-- Start Document text --
Practically speaking, while ruling most forthrightly on a very significant legal point, the Apex Court in a most learned, laudable, landmark, logical and latest judgment titled Shankar vs The State of Uttar Pradesh & Ors. in Criminal Appeal No. 2367 of 2024 (@ S.L.P. (Crl.) No. 5530 of 2023) With Criminal Appeal No. 2368 of 2024 (@ S.L.P. (Crl.) No. 6321 of 2024) (Diary No. 29192 of 2023) and cited in Neutral Citation No.: 2024 INSC 366 that was pronounced as recently as on May 2, 2024 in the exercise of its criminal appellate jurisdiction has minced just no words to underscore that the degree of satisfaction required to exercise power under Section 319 of the Cr.P.C. has to be much stronger than mere probability of complicity. We thus see that the Apex Court had just no inhibitions in clearly holding that the Trial Court committed a serious error in allowing the application under Section 319 CrPC and in issuing summons to the appellants. Therefore, the High Court should have exercised its jurisdiction under Section 482 of CrPC and quashed the order.
By all accounts, we thus see that the Supreme Court very rightly allowed the petition. The top court thus very rightly held explicitly that the deposition of a first informant (mother of the deceased), who was not an eye witness, was not sufficient enough to invoke the extraordinary jurisdiction under Section 319 CrPC to summon. What also must be noticed is that the top court set aside the Allahabad High Court’s order which had dismissed a plea that had been filed by one Shankar and so also Vishal Singh to quash the summoning order issued against them under Section 319 of the CrPC to face trial in a murder case of 2011 in Kanpur Dehat.
At the very outset, this progressive, pertinent, peculiar and pragmatic judgment that has been authored by Hon’ble Mr Justice Pamidighantam Sri Narasimha and Hon’ble Mr Justice Aravind Kumar sets the ball in motion by first and foremost putting forth in para 2 stating succinctly that, “The present appeals arise out of a decision of the High Court of Judicature at Allahabad dated 04.04.2023 in Application under Section 482 No. 30221 of 2017, whereby the High Court refused to quash a summoning order dated 24.08.2017 passed under Section 319 of the Cr.P.C. by the Additional District & Sessions Judge, Kanpur Dehat, where the Appellants herein were directed to face a trial for offence under Section 302 IPC. Both the Appellants being identically placed, their appeals are being dealt with together.”
-- End Document text --
-- Start Supplied data --
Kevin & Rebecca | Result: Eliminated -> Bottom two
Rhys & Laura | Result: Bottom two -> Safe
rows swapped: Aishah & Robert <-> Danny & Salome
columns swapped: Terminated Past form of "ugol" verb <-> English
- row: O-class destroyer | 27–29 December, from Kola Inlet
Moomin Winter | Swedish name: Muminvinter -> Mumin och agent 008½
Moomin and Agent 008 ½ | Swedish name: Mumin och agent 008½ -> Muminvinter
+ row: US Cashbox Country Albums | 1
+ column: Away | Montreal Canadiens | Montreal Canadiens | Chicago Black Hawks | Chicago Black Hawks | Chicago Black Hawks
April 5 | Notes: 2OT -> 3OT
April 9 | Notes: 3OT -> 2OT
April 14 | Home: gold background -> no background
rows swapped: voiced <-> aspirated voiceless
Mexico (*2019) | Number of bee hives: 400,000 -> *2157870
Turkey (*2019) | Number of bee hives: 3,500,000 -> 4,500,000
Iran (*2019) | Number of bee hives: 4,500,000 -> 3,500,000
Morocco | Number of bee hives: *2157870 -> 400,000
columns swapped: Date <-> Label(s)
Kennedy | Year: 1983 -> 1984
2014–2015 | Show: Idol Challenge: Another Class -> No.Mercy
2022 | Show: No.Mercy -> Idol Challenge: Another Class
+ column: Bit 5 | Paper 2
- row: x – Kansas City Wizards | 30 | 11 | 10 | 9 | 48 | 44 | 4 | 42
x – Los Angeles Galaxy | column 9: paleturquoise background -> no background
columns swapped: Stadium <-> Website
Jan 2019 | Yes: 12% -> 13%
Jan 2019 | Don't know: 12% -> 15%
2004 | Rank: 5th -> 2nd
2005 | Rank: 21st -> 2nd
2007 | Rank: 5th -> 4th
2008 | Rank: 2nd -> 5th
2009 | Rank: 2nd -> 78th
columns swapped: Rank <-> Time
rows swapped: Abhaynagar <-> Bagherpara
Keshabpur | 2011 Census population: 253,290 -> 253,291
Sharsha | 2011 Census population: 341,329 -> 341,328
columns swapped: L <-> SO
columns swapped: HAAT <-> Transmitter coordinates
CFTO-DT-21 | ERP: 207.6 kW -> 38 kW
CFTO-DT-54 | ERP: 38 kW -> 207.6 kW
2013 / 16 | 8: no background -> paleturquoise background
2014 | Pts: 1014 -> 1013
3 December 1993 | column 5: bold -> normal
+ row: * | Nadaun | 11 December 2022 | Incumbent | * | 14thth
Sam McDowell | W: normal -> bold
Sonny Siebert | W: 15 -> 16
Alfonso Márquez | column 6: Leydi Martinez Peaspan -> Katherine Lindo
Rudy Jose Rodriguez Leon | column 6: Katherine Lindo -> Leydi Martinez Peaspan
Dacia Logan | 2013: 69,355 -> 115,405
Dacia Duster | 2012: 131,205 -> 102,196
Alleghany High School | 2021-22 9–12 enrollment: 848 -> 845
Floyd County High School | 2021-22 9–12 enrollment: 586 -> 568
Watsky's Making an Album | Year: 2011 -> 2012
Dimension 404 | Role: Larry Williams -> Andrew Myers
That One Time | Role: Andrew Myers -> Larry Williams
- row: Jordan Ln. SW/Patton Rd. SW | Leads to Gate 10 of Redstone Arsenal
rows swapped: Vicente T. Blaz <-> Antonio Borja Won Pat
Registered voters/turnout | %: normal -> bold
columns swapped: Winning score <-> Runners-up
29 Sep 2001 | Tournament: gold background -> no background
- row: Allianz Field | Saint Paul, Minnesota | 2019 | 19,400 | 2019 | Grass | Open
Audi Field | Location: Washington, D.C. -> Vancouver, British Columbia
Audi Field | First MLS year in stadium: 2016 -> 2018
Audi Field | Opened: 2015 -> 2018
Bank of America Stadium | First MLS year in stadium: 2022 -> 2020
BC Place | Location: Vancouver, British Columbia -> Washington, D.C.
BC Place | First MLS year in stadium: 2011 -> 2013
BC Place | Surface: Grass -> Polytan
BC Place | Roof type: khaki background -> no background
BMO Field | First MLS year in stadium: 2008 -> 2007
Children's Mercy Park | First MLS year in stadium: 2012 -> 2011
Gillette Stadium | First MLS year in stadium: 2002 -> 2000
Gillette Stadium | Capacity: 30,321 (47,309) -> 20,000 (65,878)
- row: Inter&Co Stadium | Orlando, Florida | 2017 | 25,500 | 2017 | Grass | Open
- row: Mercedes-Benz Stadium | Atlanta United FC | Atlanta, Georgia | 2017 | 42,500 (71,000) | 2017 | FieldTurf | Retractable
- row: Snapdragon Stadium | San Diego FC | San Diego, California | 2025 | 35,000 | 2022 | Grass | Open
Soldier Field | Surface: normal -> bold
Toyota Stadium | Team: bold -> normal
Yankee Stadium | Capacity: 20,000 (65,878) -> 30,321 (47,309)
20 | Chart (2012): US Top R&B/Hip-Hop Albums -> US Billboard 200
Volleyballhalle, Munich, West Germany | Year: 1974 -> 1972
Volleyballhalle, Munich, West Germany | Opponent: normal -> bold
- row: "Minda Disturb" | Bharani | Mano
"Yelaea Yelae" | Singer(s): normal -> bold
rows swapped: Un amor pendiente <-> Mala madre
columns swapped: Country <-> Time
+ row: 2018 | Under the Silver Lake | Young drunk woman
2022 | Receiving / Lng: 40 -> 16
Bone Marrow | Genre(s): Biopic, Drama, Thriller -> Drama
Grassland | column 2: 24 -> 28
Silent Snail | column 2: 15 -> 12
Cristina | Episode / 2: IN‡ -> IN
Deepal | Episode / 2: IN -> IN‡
-- End Supplied data --
-- Brief --
Retype the entire piece on the Supreme Court's judgment in Shankar vs The State of Uttar Pradesh word for word, keeping all three paragraphs in their original order.

-- Complete response --
Practically speaking, while ruling most forthrightly on a very significant legal point, the Apex Court in a most learned, laudable, landmark, logical and latest judgment titled Shankar vs The State of Uttar Pradesh & Ors. in Criminal Appeal No. 2367 of 2024 (@ S.L.P. (Crl.) No. 5530 of 2023) With Criminal Appeal No. 2368 of 2024 (@ S.L.P. (Crl.) No. 6321 of 2024) (Diary No. 29192 of 2023) and cited in Neutral Citation No.: 2024 INSC 366 that was pronounced as recently as on May 2, 2024 in the exercise of its criminal appellate jurisdiction has minced just no words to underscore that the degree of satisfaction required to exercise power under Section 319 of the Cr.P.C. has to be much stronger than mere probability of complicity. We thus see that the Apex Court had just no inhibitions in clearly holding that the Trial Court committed a serious error in allowing the application under Section 319 CrPC and in issuing summons to the appellants. Therefore, the High Court should have exercised its jurisdiction under Section 482 of CrPC and quashed the order.
By all accounts, we thus see that the Supreme Court very rightly allowed the petition. The top court thus very rightly held explicitly that the deposition of a first informant (mother of the deceased), who was not an eye witness, was not sufficient enough to invoke the extraordinary jurisdiction under Section 319 CrPC to summon. What also must be noticed is that the top court set aside the Allahabad High Court’s order which had dismissed a plea that had been filed by one Shankar and so also Vishal Singh to quash the summoning order issued against them under Section 319 of the CrPC to face trial in a murder case of 2011 in Kanpur Dehat.
At the very outset, this progressive, pertinent, peculiar and pragmatic judgment that has been authored by Hon’ble Mr Justice Pamidighantam Sri Narasimha and Hon’ble Mr Justice Aravind Kumar sets the ball in motion by first and foremost putting forth in para 2 stating succinctly that, “The present appeals arise out of a decision of the High Court of Judicature at Allahabad dated 04.04.2023 in Application under Section 482 No. 30221 of 2017, whereby the High Court refused to quash a summoning order dated 24.08.2017 passed under Section 319 of the Cr.P.C. by the Additional District & Sessions Judge, Kanpur Dehat, where the Appellants herein were directed to face a trial for offence under Section 302 IPC. Both the Appellants being identically placed, their appeals are being dealt with together.”